In a major story on the aftermath of the storm, the New York Times lists “many theories,” expressed both in “shouts and whispers,” for the inadequate city response: the storm was worse than anyone expected, the Sanitation Department was weakened by staffing cuts, city residents acted foolishly by leaving their cars stranded in the streets, and Mayor Bloomberg failed to declare a snow emergency despite a rare blizzard warning – a decision he has tried to explain with the bizarre claim that it would have put more cars in the streets.

There’s one other possibility the Times is reluctant to discuss, but the rival NY Post is running as an exclusive: the sanitation union has been deliberately sabotaging snow removal efforts, because they’re angry about the aforementioned budget cuts, and were looking for revenge against Bloomberg.

The Post claims it has been told by “multiple Sanitation Department sources” that “angry plow drivers have only been clearing streets assigned to them even if that means they have to drive through snowed-in roads with their plows raised.”  Plow blades are said to have been kept unusually high, requiring extra passes that result in slower snow removal, but more lucrative overtime pay.  The Post also heard tales of mechanics tampering with plows and salt spreaders. 

The sources asked to remain anonymous because they feared retaliation, but their story is backed by City Councilman Dan Halloran (R-Queens), who says the action was intended to “send a message to the rest of the city” about the importance of labor’s dispute with the Bloomberg budget cuts – which include the demotion of a hundred department supervisors, with accompanying reductions in pay, set to begin tomorrow.

All of this is angrily denied by union officials, who admit to some hard feelings about Mayor Bloomberg, but call rumors of a job action “hogwash.”  Union chairman Harry Nespoli told New York’s Fox News affiliate, “There is nothing to that [rumor.]  I'm working very closely with the city.  [Union sanitation workers] worked 14 hour shifts. They're getting annoyed over the fact that people are thinking there is a job action.”

The response from the Mayor’s office was disturbingly muted, with the Post quoting a spokesman as saying only “We would hope this is not the case.”  That’s a very thin brand of hogwash.

All sorts of investigations are set to begin next year, so the truth will hopefully come out.  Bloomberg is under intense fire, and contemplating the ruins of a political career that he hoped to nurse into a third-party presidential run, only a few weeks ago.  If the union story is true, he’s got a strong incentive to pursue it, to take some of the heat away from his office. 

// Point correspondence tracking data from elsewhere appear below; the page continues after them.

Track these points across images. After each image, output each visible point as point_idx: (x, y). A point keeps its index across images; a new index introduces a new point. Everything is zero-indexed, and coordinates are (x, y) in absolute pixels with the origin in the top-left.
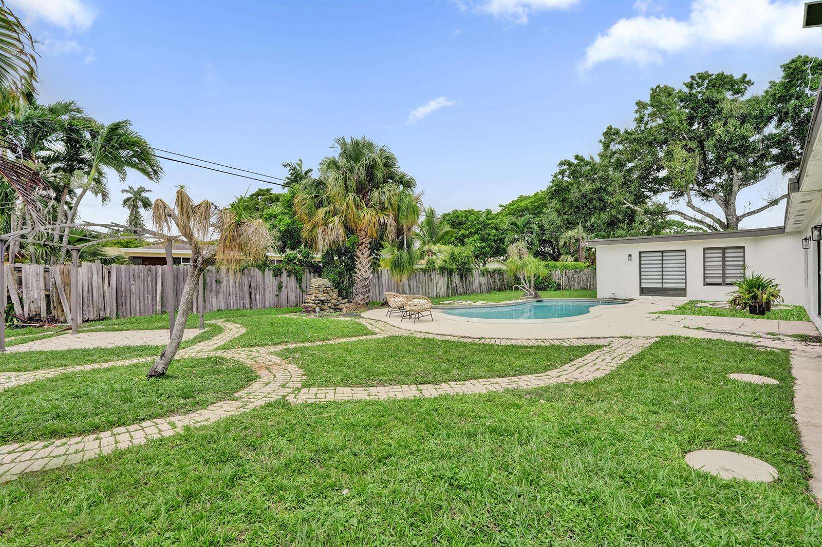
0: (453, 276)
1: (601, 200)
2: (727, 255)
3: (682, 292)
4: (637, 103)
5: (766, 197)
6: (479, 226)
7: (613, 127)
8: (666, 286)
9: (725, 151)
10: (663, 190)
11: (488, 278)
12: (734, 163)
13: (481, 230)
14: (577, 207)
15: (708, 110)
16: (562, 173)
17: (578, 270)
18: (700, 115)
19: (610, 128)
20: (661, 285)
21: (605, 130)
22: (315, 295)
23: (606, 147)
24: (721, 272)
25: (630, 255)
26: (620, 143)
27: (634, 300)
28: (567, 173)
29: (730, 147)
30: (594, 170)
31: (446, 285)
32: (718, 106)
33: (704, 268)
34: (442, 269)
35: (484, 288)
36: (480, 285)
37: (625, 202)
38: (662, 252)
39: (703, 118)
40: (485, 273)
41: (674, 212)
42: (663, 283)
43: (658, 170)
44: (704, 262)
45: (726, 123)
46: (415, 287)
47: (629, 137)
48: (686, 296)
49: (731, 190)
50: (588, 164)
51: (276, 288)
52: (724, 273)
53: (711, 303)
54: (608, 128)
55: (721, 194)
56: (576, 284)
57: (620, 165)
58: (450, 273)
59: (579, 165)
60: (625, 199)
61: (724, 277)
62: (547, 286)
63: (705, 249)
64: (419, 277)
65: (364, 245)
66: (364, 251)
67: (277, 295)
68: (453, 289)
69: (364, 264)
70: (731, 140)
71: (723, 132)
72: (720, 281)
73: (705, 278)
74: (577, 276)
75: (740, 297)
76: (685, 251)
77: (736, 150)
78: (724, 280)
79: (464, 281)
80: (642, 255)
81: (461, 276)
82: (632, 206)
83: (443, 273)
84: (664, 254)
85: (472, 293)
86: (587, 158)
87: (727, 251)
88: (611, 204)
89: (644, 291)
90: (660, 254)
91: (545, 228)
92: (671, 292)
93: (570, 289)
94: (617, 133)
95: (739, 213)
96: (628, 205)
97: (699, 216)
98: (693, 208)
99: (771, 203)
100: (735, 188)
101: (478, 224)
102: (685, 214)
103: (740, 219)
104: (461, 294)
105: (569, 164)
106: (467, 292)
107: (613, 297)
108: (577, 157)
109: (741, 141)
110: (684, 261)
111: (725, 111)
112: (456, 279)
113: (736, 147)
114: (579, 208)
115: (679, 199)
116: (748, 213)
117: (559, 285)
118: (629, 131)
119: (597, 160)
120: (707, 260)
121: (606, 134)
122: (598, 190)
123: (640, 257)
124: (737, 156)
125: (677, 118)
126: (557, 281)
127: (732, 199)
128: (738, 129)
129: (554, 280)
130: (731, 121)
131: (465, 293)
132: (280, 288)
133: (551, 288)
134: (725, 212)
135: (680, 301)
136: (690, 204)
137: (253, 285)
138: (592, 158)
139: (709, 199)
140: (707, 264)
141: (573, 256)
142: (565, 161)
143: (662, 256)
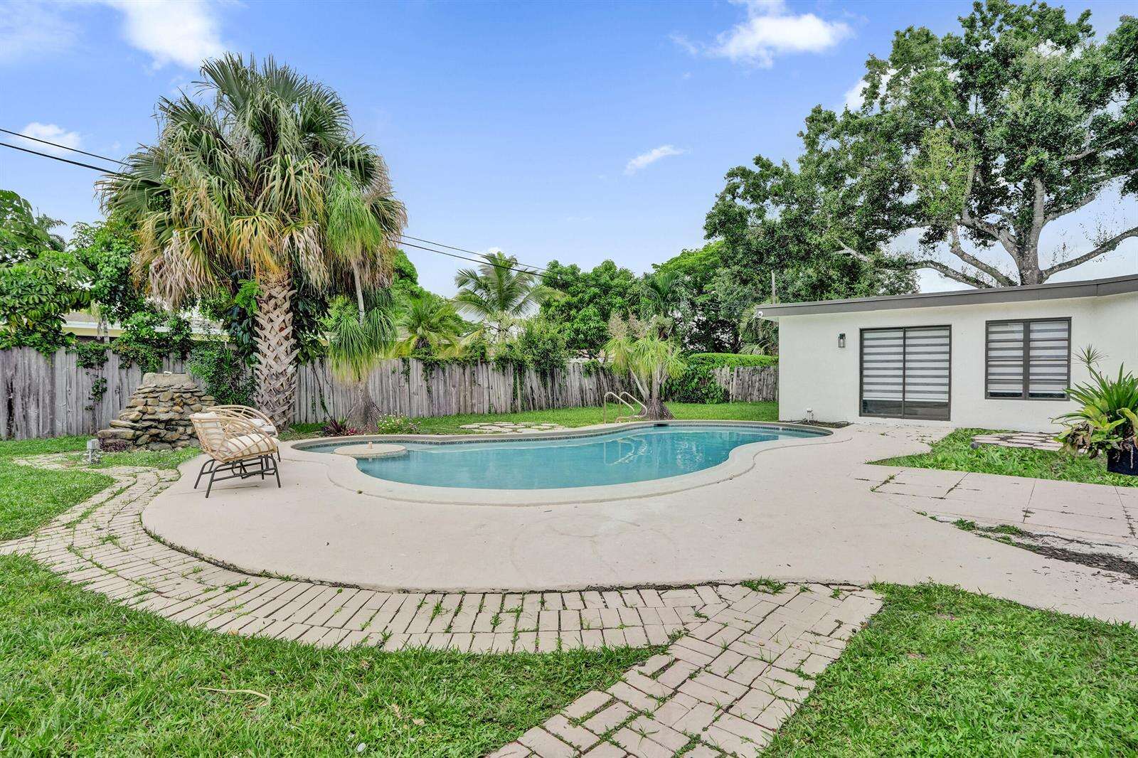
0: (527, 373)
1: (800, 240)
2: (1033, 336)
3: (941, 411)
4: (869, 63)
5: (1094, 235)
6: (597, 290)
7: (823, 108)
8: (910, 397)
9: (1024, 147)
10: (910, 226)
11: (599, 379)
12: (1039, 169)
13: (600, 296)
14: (758, 253)
15: (997, 71)
16: (732, 190)
17: (759, 367)
18: (981, 79)
19: (818, 111)
20: (901, 395)
21: (809, 114)
22: (140, 408)
23: (812, 143)
24: (1020, 370)
25: (842, 336)
26: (836, 136)
27: (848, 424)
28: (740, 191)
29: (1034, 136)
30: (789, 184)
31: (510, 391)
32: (1014, 60)
33: (987, 361)
34: (503, 362)
35: (590, 397)
36: (582, 391)
37: (842, 244)
38: (904, 329)
39: (986, 85)
40: (593, 369)
41: (926, 262)
42: (904, 392)
43: (901, 191)
44: (988, 349)
45: (1028, 90)
46: (441, 392)
47: (853, 125)
48: (949, 419)
49: (1030, 221)
50: (777, 173)
51: (88, 392)
52: (1026, 374)
53: (1002, 435)
54: (814, 111)
55: (1013, 232)
56: (756, 393)
57: (834, 178)
58: (520, 368)
59: (761, 175)
60: (842, 239)
61: (1026, 381)
62: (707, 394)
63: (989, 324)
64: (451, 376)
65: (273, 301)
66: (273, 316)
67: (91, 409)
68: (525, 398)
69: (273, 342)
70: (1036, 122)
71: (1021, 109)
72: (1018, 388)
73: (987, 382)
74: (756, 378)
75: (1086, 428)
76: (948, 327)
77: (1044, 144)
78: (1026, 387)
79: (549, 384)
80: (867, 335)
81: (543, 375)
82: (853, 252)
83: (504, 368)
84: (909, 334)
85: (565, 406)
86: (777, 163)
87: (1034, 327)
88: (817, 246)
89: (867, 408)
90: (901, 334)
91: (719, 300)
92: (920, 410)
93: (744, 400)
94: (830, 118)
95: (1044, 265)
96: (847, 250)
97: (972, 271)
98: (962, 255)
99: (1103, 246)
100: (1038, 219)
101: (595, 286)
102: (947, 268)
103: (1045, 275)
104: (541, 408)
105: (744, 173)
106: (555, 404)
107: (809, 418)
108: (758, 161)
109: (1055, 126)
110: (946, 349)
111: (1027, 70)
112: (532, 379)
113: (1044, 138)
114: (761, 254)
115: (936, 243)
116: (1060, 265)
117: (727, 393)
118: (851, 113)
119: (796, 169)
120: (993, 345)
121: (811, 120)
122: (796, 220)
123: (862, 339)
124: (1047, 153)
125: (937, 85)
126: (724, 386)
127: (1032, 239)
128: (1049, 102)
129: (718, 384)
130: (1038, 88)
131: (550, 406)
132: (99, 391)
133: (713, 398)
134: (1019, 265)
135: (937, 430)
136: (956, 250)
137: (18, 385)
138: (786, 165)
139: (989, 242)
140: (992, 353)
141: (761, 346)
142: (738, 169)
143: (904, 338)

And if it’s true, it could be the beginning of the end of the union movement in the United States.  It would be the story of the decade, provoking outrage across the country.  New Yorkers are furious about the baffling failures of management that brought the city to a halt, causing a billion dollars in economic damage.  Everyone knows about people dying from those snow-covered streets.  If these incidents turn out to be negligent homicide, every union hall in America will be shaken by the aftershock.  Let the fact-checking of the Post exclusive begin.